Colonel Cathcart was tall and hulking, with curly black hair cut short and beginning to gray at the tips, and he often held in his mouth the beautifully decorated cigarette holder he had bought the day before he came to Pianosa to command the Flying Group.He showed off the cigarette-holder at every opportunity, and he had learned to manipulate it with adroitness.He accidentally discovered that there was an innate ability to use a cigarette holder to smoke in his body.As far as he knew, his cigarette holder was unique in the entire Mediterranean theater.The thought made him both happy and uneasy.He was sure that a man as educated and knowledgeable as General Peckem, despite the fact that he had rarely seen General Peckem, would approve of him smoking in a holder.On the other hand, their rare encounters were not a bad thing, Colonel Cathcart was relieved to realize, since it was also possible that General Peckem disapproved of his use of cigarette holders at all.Colonel Cathcart stifled a sob when such troubles haunted him, and he wanted to throw the damned thing away.But he was never able to do so by his unshakable conviction that the mouthpiece would complement his masculine military physique and make him look sophisticated, majestic, superior, and distinctly superior to the U.S. military among all the other colonel officers who competed with him.But how sure is he?

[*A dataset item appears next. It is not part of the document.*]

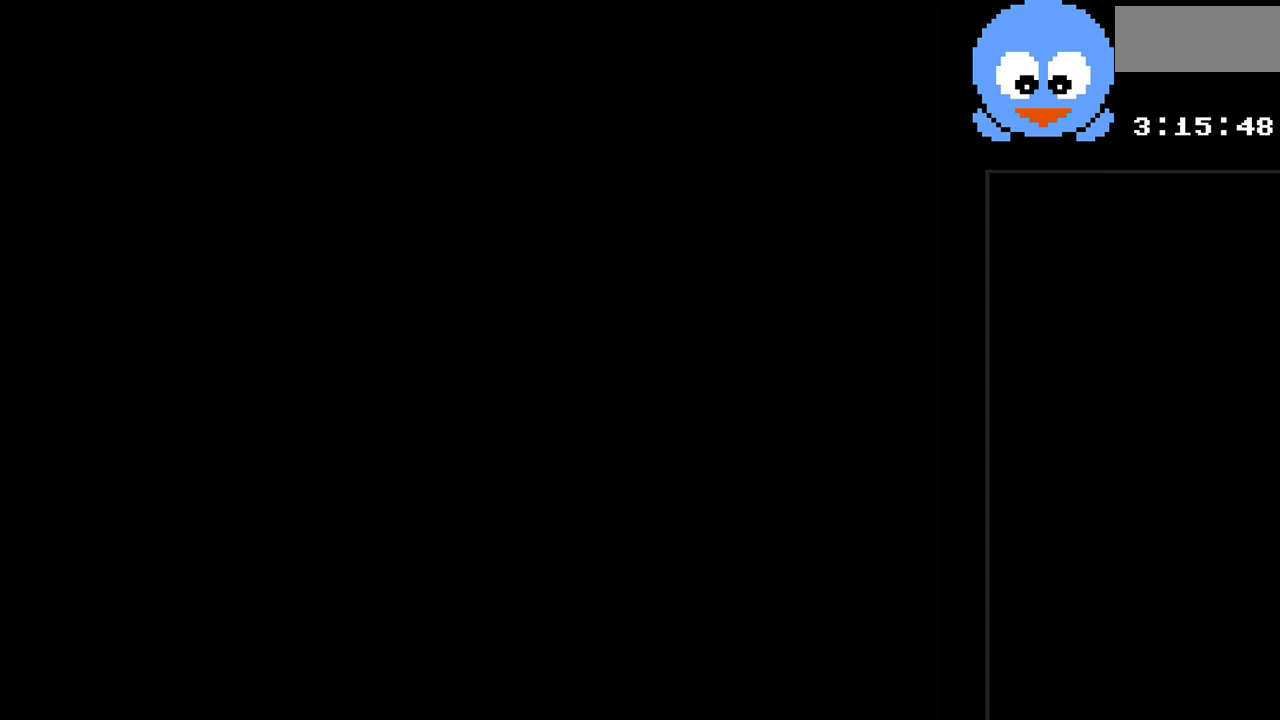
{"buttons": ["DPAD_DOWN", "DPAD_RIGHT"], "events": [[17, "SELECT", "up"], [250, "DPAD_DOWN", "down"], [400, "DPAD_RIGHT", "down"]]}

Colonel Cathcart was such a tireless man, a hard-working, intense, devoted tactician who calculated for himself day and night.At the same time, he is his own gravedigger, a daring and infallible diplomat who is always berating himself for the many good opportunities he has missed or berating himself for all the mistakes he has made .He was nervous, impatient, sharp-tongued, and self-satisfied.He was a fearless opportunist, greedily pounced on every opportunity offered to him by Lieutenant Colonel Korn, but afterwards trembled and broke out in a cold sweat at the possible adverse consequences for himself.He loves to collect rumors and rumors very much, and he likes gossip very much.He believed everything he heard to be true, but he disbelieved every piece of news.He is hyper-vigilant, ready for every signal, and hypersensitive even to relationships and situations where none exist.He's the insider, always trying to find out what's going on, wretchedly.He is a violent, ferocious, bullying villain.It grieved him to think of the dreadful and indelible impression he had continually made on the great men who, in fact, hardly knew he existed.

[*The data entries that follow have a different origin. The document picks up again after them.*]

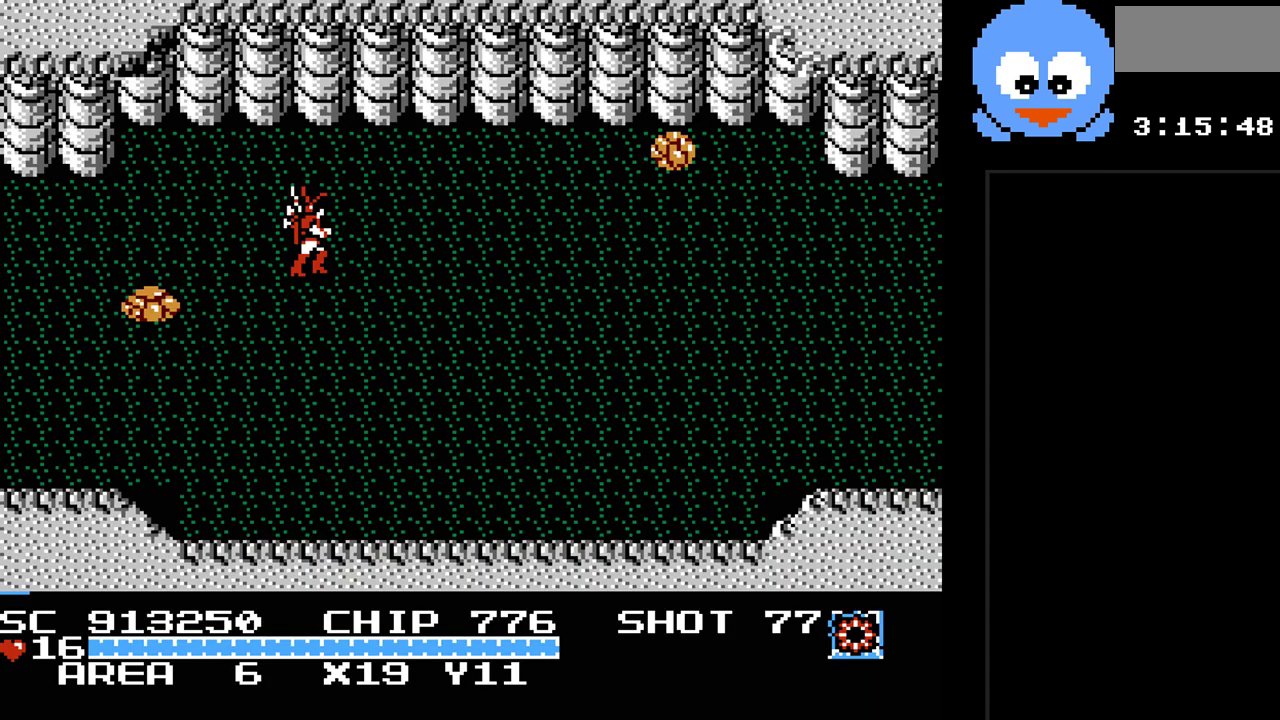
{"buttons": ["B"], "events": [[317, "DPAD_RIGHT", "up"], [350, "DPAD_DOWN", "up"], [350, "DPAD_LEFT", "down"], [450, "B", "down"], [483, "DPAD_LEFT", "up"]]}
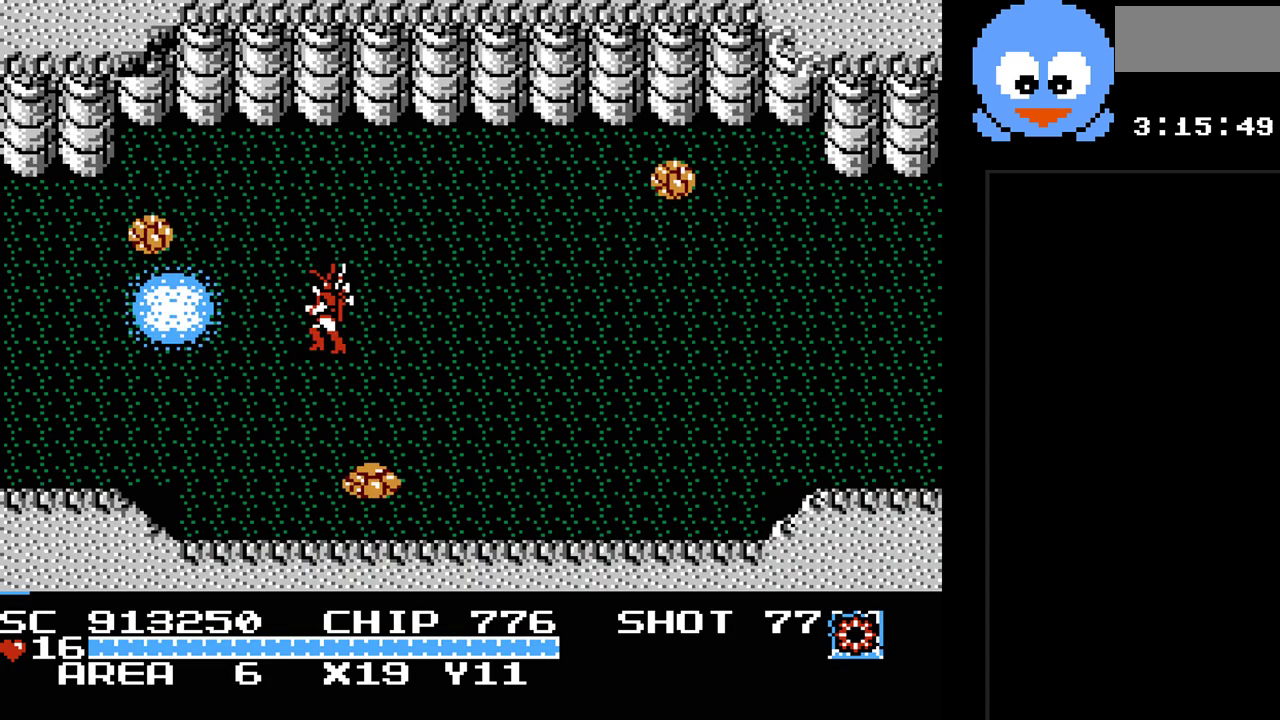
{"buttons": ["DPAD_DOWN", "DPAD_LEFT"], "events": [[150, "B", "up"], [150, "DPAD_DOWN", "down"], [150, "DPAD_LEFT", "down"]]}
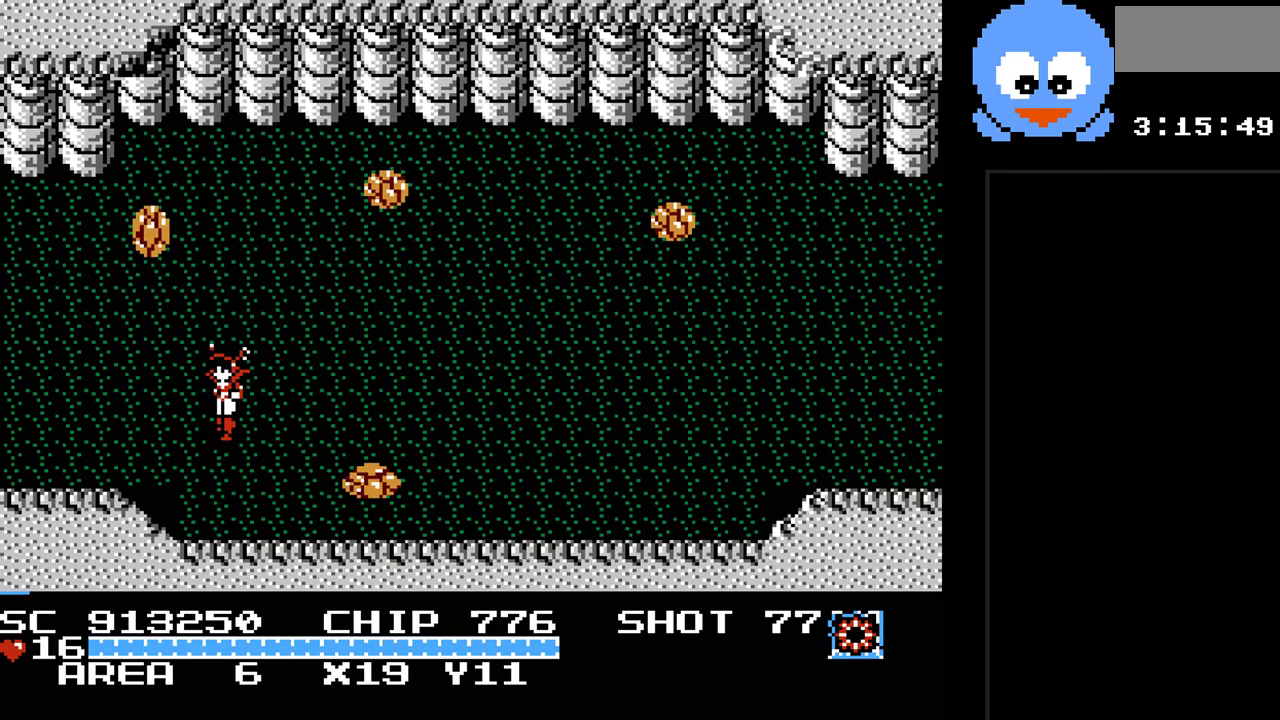
{"buttons": ["Y"], "events": [[33, "DPAD_LEFT", "up"], [33, "Y", "down"], [150, "DPAD_RIGHT", "down"], [183, "DPAD_DOWN", "up"], [283, "DPAD_RIGHT", "up"]]}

Everyone is persecuting him.Colonel Cathcart lives by his intelligence in a society that is sometimes humiliated, sometimes honored, turbulent, and calculating.He imagined that in this society he sometimes achieved absolute victory and sometimes suffered a crushing defeat.He vacillates moment by moment between excruciating anguish and excruciating joy, exaggerating the magnificence of victories to unbelievable proportions and the gravity of defeats to disastrous proportions.He was never found to be negligent in anything.If he heard that General Dreedle or Peckem had been seen smiling or frowning, or neither, he would never calm himself until he found an acceptable explanation, and kept chattering. On and on, until Lieutenant Colonel Korn came to persuade him not to be so nervous, and persuaded him to think more about things.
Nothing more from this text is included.